◆ **What the exercise asks**:
Please copy the data below, swapping "Ostoskoriin" for "Lisää koriin" and leaving everything else unchanged.
(Source data)
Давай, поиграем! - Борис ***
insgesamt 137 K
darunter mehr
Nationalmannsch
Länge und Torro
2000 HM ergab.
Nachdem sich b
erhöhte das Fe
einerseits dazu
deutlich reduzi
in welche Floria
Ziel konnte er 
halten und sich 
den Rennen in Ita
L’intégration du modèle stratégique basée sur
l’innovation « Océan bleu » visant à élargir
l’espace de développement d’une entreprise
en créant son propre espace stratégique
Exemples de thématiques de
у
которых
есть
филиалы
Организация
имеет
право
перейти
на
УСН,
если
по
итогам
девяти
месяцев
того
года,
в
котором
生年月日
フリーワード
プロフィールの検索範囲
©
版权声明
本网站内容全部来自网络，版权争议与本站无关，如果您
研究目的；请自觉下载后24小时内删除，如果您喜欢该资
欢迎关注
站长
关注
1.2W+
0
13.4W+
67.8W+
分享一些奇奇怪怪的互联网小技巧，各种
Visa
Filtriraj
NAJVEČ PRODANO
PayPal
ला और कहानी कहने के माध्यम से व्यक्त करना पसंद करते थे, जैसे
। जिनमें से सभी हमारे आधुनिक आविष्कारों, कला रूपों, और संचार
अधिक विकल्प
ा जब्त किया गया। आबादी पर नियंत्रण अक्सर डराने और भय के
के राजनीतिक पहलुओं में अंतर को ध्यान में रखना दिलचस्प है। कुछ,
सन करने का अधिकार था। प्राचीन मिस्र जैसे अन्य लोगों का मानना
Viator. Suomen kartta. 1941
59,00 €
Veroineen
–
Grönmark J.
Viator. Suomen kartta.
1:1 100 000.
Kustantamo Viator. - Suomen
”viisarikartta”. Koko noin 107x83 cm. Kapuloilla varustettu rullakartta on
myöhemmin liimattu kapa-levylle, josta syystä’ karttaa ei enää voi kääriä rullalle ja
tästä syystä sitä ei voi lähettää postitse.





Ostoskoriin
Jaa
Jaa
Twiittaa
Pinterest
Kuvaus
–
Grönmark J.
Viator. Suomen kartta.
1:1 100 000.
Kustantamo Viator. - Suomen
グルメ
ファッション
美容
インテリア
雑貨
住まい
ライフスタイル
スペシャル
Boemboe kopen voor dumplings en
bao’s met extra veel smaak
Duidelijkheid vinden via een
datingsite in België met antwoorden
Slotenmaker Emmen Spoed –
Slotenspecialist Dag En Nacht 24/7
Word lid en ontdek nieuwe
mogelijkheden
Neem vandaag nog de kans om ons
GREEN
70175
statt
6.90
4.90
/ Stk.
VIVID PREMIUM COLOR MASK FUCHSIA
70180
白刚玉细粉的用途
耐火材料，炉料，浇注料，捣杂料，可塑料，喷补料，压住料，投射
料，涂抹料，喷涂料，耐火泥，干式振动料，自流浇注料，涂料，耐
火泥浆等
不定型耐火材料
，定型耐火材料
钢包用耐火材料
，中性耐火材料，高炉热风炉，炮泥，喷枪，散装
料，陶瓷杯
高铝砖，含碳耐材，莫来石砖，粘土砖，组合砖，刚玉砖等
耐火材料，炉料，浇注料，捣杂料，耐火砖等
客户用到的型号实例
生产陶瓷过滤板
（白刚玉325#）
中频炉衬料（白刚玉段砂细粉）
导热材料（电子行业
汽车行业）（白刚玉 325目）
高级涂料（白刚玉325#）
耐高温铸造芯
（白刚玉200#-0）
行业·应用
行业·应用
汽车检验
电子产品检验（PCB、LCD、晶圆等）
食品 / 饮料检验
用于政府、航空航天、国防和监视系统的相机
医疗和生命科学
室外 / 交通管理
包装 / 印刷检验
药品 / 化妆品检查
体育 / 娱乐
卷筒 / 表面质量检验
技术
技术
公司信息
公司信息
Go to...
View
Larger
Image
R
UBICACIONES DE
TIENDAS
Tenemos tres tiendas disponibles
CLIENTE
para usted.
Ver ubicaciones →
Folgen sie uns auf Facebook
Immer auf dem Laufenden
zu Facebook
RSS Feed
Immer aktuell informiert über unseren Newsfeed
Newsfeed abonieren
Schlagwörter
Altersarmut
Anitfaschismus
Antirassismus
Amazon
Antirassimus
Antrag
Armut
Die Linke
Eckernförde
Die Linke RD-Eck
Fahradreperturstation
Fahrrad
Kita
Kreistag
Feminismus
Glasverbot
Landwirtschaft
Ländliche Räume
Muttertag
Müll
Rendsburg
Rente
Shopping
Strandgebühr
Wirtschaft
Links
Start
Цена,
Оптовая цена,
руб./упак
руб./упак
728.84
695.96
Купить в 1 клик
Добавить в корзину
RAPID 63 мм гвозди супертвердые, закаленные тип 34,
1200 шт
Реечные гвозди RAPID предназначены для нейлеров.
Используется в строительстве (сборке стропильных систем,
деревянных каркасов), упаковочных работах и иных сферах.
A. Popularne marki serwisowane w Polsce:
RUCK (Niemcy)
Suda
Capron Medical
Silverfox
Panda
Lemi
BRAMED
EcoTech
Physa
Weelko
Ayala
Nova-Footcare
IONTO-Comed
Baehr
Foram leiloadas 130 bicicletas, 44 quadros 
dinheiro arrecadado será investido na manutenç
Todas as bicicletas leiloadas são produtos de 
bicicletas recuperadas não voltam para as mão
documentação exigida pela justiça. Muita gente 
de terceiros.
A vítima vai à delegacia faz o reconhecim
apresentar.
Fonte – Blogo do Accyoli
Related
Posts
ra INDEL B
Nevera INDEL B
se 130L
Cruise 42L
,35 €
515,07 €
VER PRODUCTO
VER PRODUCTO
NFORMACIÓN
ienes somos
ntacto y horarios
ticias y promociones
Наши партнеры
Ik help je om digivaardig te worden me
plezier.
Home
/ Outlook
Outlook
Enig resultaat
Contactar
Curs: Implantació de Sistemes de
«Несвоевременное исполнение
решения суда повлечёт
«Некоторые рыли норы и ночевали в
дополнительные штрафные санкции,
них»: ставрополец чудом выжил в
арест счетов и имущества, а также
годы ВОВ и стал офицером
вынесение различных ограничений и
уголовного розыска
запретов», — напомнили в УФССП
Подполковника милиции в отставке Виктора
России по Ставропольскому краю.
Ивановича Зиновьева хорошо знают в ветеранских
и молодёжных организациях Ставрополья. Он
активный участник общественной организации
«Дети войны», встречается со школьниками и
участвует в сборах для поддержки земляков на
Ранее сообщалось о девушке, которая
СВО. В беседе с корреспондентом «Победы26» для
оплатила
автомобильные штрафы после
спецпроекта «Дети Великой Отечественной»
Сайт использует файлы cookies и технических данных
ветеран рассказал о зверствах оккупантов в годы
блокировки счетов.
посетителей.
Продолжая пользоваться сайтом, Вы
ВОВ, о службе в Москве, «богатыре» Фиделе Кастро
(End Source data)
◆ **Result**:
Давай, поиграем! - Борис ***
insgesamt 137 K
darunter mehr
Nationalmannsch
Länge und Torro
2000 HM ergab.
Nachdem sich b
erhöhte das Fe
einerseits dazu
deutlich reduzi
in welche Floria
Ziel konnte er 
halten und sich 
den Rennen in Ita
L’intégration du modèle stratégique basée sur
l’innovation « Océan bleu » visant à élargir
l’espace de développement d’une entreprise
en créant son propre espace stratégique
Exemples de thématiques de
у
которых
есть
филиалы
Организация
имеет
право
перейти
на
УСН,
если
по
итогам
девяти
месяцев
того
года,
в
котором
生年月日
フリーワード
プロフィールの検索範囲
©
版权声明
本网站内容全部来自网络，版权争议与本站无关，如果您
研究目的；请自觉下载后24小时内删除，如果您喜欢该资
欢迎关注
站长
关注
1.2W+
0
13.4W+
67.8W+
分享一些奇奇怪怪的互联网小技巧，各种
Visa
Filtriraj
NAJVEČ PRODANO
PayPal
ला और कहानी कहने के माध्यम से व्यक्त करना पसंद करते थे, जैसे
। जिनमें से सभी हमारे आधुनिक आविष्कारों, कला रूपों, और संचार
अधिक विकल्प
ा जब्त किया गया। आबादी पर नियंत्रण अक्सर डराने और भय के
के राजनीतिक पहलुओं में अंतर को ध्यान में रखना दिलचस्प है। कुछ,
सन करने का अधिकार था। प्राचीन मिस्र जैसे अन्य लोगों का मानना
Viator. Suomen kartta. 1941
59,00 €
Veroineen
–
Grönmark J.
Viator. Suomen kartta.
1:1 100 000.
Kustantamo Viator. - Suomen
”viisarikartta”. Koko noin 107x83 cm. Kapuloilla varustettu rullakartta on
myöhemmin liimattu kapa-levylle, josta syystä’ karttaa ei enää voi kääriä rullalle ja
tästä syystä sitä ei voi lähettää postitse.





Lisää koriin
Jaa
Jaa
Twiittaa
Pinterest
Kuvaus
–
Grönmark J.
Viator. Suomen kartta.
1:1 100 000.
Kustantamo Viator. - Suomen
グルメ
ファッション
美容
インテリア
雑貨
住まい
ライフスタイル
スペシャル
Boemboe kopen voor dumplings en
bao’s met extra veel smaak
Duidelijkheid vinden via een
datingsite in België met antwoorden
Slotenmaker Emmen Spoed –
Slotenspecialist Dag En Nacht 24/7
Word lid en ontdek nieuwe
mogelijkheden
Neem vandaag nog de kans om ons
GREEN
70175
statt
6.90
4.90
/ Stk.
VIVID PREMIUM COLOR MASK FUCHSIA
70180
白刚玉细粉的用途
耐火材料，炉料，浇注料，捣杂料，可塑料，喷补料，压住料，投射
料，涂抹料，喷涂料，耐火泥，干式振动料，自流浇注料，涂料，耐
火泥浆等
不定型耐火材料
，定型耐火材料
钢包用耐火材料
，中性耐火材料，高炉热风炉，炮泥，喷枪，散装
料，陶瓷杯
高铝砖，含碳耐材，莫来石砖，粘土砖，组合砖，刚玉砖等
耐火材料，炉料，浇注料，捣杂料，耐火砖等
客户用到的型号实例
生产陶瓷过滤板
（白刚玉325#）
中频炉衬料（白刚玉段砂细粉）
导热材料（电子行业
汽车行业）（白刚玉 325目）
高级涂料（白刚玉325#）
耐高温铸造芯
（白刚玉200#-0）
行业·应用
行业·应用
汽车检验
电子产品检验（PCB、LCD、晶圆等）
食品 / 饮料检验
用于政府、航空航天、国防和监视系统的相机
医疗和生命科学
室外 / 交通管理
包装 / 印刷检验
药品 / 化妆品检查
体育 / 娱乐
卷筒 / 表面质量检验
技术
技术
公司信息
公司信息
Go to...
View
Larger
Image
R
UBICACIONES DE
TIENDAS
Tenemos tres tiendas disponibles
CLIENTE
para usted.
Ver ubicaciones →
Folgen sie uns auf Facebook
Immer auf dem Laufenden
zu Facebook
RSS Feed
Immer aktuell informiert über unseren Newsfeed
Newsfeed abonieren
Schlagwörter
Altersarmut
Anitfaschismus
Antirassismus
Amazon
Antirassimus
Antrag
Armut
Die Linke
Eckernförde
Die Linke RD-Eck
Fahradreperturstation
Fahrrad
Kita
Kreistag
Feminismus
Glasverbot
Landwirtschaft
Ländliche Räume
Muttertag
Müll
Rendsburg
Rente
Shopping
Strandgebühr
Wirtschaft
Links
Start
Цена,
Оптовая цена,
руб./упак
руб./упак
728.84
695.96
Купить в 1 клик
Добавить в корзину
RAPID 63 мм гвозди супертвердые, закаленные тип 34,
1200 шт
Реечные гвозди RAPID предназначены для нейлеров.
Используется в строительстве (сборке стропильных систем,
деревянных каркасов), упаковочных работах и иных сферах.
A. Popularne marki serwisowane w Polsce:
RUCK (Niemcy)
Suda
Capron Medical
Silverfox
Panda
Lemi
BRAMED
EcoTech
Physa
Weelko
Ayala
Nova-Footcare
IONTO-Comed
Baehr
Foram leiloadas 130 bicicletas, 44 quadros 
dinheiro arrecadado será investido na manutenç
Todas as bicicletas leiloadas são produtos de 
bicicletas recuperadas não voltam para as mão
documentação exigida pela justiça. Muita gente 
de terceiros.
A vítima vai à delegacia faz o reconhecim
apresentar.
Fonte – Blogo do Accyoli
Related
Posts
ra INDEL B
Nevera INDEL B
se 130L
Cruise 42L
,35 €
515,07 €
VER PRODUCTO
VER PRODUCTO
NFORMACIÓN
ienes somos
ntacto y horarios
ticias y promociones
Наши партнеры
Ik help je om digivaardig te worden me
plezier.
Home
/ Outlook
Outlook
Enig resultaat
Contactar
Curs: Implantació de Sistemes de
«Несвоевременное исполнение
решения суда повлечёт
«Некоторые рыли норы и ночевали в
дополнительные штрафные санкции,
них»: ставрополец чудом выжил в
арест счетов и имущества, а также
годы ВОВ и стал офицером
вынесение различных ограничений и
уголовного розыска
запретов», — напомнили в УФССП
Подполковника милиции в отставке Виктора
России по Ставропольскому краю.
Ивановича Зиновьева хорошо знают в ветеранских
и молодёжных организациях Ставрополья. Он
активный участник общественной организации
«Дети войны», встречается со школьниками и
участвует в сборах для поддержки земляков на
Ранее сообщалось о девушке, которая
СВО. В беседе с корреспондентом «Победы26» для
оплатила
автомобильные штрафы после
спецпроекта «Дети Великой Отечественной»
Сайт использует файлы cookies и технических данных
ветеран рассказал о зверствах оккупантов в годы
блокировки счетов.
посетителей.
Продолжая пользоваться сайтом, Вы
ВОВ, о службе в Москве, «богатыре» Фиделе Кастро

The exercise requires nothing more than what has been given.